As COVID-19 hospitalizations reach record levels in the region, Ballad Health leaders say they’re trying to inform the communities it serves of their health care options in an attempt to optimize resources for those who need it most.

Ballad had 413 COVID-19 patients in its hospitals Wednesday, with 100 of those patients in intensive care units and 72 on ventilators.

According to a statement from Ballad, if any person believes he or she is having a life- or limb-threatening emergency, the person should call 911 or get to the closest emergency department. These individuals will be triaged immediately by qualified providers, and they will be provided with a medical screening exam by a qualified provider.

However, if a person arrives at an emergency room without a true medical emergency, Ballad warns they could be waiting for quite a long time. According to the statement, if it is determined the individual does not have a life- or limb-threatening emergency, it is highly likely the wait times to be treated will be significant, as the emergency physicians and clinical team prioritize those with the most severe needs. Ballad says that ERs are not first-come-first-served, but rather, patients are prioritized based on medical necessity as determined by qualified physicians and providers.

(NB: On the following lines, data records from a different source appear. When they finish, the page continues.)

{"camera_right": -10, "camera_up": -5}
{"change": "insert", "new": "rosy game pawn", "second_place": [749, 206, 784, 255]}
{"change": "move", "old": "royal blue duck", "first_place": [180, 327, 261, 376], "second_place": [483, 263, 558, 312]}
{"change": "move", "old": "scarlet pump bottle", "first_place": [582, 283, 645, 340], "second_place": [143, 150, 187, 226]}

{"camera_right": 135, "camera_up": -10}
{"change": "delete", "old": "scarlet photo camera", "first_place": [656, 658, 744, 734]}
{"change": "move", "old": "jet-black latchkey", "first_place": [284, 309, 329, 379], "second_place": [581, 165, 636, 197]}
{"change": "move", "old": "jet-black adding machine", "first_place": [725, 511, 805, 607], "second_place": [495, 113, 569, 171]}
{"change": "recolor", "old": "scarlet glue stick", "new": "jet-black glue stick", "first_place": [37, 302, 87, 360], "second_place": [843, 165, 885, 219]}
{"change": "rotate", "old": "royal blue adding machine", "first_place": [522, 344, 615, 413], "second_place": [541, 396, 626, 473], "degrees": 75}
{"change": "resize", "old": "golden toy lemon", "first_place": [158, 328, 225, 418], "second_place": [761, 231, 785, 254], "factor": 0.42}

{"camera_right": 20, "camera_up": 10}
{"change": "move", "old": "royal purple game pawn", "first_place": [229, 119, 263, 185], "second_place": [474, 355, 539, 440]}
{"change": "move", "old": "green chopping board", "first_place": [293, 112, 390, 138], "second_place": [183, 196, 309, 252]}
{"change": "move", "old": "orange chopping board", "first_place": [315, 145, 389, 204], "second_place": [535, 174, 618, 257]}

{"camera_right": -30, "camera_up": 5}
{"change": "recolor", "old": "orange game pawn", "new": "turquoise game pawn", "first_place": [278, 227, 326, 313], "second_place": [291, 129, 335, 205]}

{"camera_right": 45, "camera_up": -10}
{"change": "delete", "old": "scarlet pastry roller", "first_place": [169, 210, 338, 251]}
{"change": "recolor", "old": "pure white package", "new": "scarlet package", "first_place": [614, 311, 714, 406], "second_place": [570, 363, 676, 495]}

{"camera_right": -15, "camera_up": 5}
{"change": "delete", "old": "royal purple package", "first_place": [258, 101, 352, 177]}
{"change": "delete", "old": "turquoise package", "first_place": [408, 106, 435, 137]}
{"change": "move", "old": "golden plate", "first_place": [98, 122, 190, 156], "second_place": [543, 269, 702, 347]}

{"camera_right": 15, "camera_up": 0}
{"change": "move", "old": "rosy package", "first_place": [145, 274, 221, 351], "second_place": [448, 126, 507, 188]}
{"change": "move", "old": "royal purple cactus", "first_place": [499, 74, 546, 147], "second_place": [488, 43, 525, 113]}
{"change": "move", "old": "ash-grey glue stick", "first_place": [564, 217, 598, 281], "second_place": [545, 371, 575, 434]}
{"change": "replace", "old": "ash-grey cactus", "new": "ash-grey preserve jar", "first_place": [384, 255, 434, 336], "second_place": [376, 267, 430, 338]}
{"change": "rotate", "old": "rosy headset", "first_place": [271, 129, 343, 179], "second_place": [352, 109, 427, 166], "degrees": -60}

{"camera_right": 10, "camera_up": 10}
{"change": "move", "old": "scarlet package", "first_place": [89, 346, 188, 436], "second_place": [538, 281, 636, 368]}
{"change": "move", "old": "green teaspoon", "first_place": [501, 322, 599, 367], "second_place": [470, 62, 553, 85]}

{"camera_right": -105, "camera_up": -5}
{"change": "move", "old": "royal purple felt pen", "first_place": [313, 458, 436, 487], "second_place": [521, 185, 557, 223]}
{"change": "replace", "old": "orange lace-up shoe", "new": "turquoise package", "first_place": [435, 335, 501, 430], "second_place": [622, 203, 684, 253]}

Ballad is also encouraging the use of its telehealth option, in an effort to keep crowds down at emergency rooms. The Ballad Health Virtual Urgent Care Clinic is a telehealth option providing immediate access to care for common illnesses; for example, cold and flu, sinus infections, strep throat, headaches, and more. The Virtual Urgent Care Clinic can be accessed at Additionally, Ballad Health operates a network of 12 Ballad Health Medical Associates Urgent Care Centers in the Appalachian Highlands, all of which treat minor illnesses and injuries without appointments.

If an individual needs COVID-19 testing, but is not exhibiting symptoms, Ballad Health advises the person to use any of Ballad Health’s six drive-through testing locations in the region, or any of Ballad Health’s urgent care centers. Other providers can also perform testing, including pharmacies, health departments and other locations throughout the Appalachian Highlands. Appointments are required for all Ballad Health drive-through testing sites.

Ballad Health strongly advises against using emergency departments for COVID-19 testing and warns the use of ERs for testing will not lead to a faster result. Moreover, Ballad Health encourages people to seek the appropriate level of care for their health needs. According to Ballad, emergency departments should be reserved for life- and limb-threatening situations, such as chest pain, severe injuries, difficulty breathing, and stroke symptoms. People seeking care for non-emergent or routine health care needs could lead to the diversion of critical staffing from other patients who have serious health care emergencies requiring attention.

However, Ballad wants to make it clear that patients experiencing traumas, chest pain, stroke symptoms or other serious health emergencies should come to their nearest emergency room or call 911 immediately. Long wait times and delays to care apply to those with less severe health needs that do not need to be addressed in the emergency department.

Ballad also emphasizes the importance of primary are doctors in the statement. According to Ballad, many ongoing health needs can be best addressed in a primary care setting, and a preventive care regimen can resolve many health issues before they become emergencies. If a person is in need of a primary care provider and does not currently have one, they can contact Ballad Health, and Ballad will connect these individuals to an appropriate provider. Information about how to connect with a primary care provider can be found at

According to the statement, as hospitals throughout Tennessee and the Southeast deal with this COVID-19 surge, many are diverting patients, or refusing to take transfers. Therefore, it is critical Ballad Health manage its capacity to ensure people with the most critical needs can access the care they need.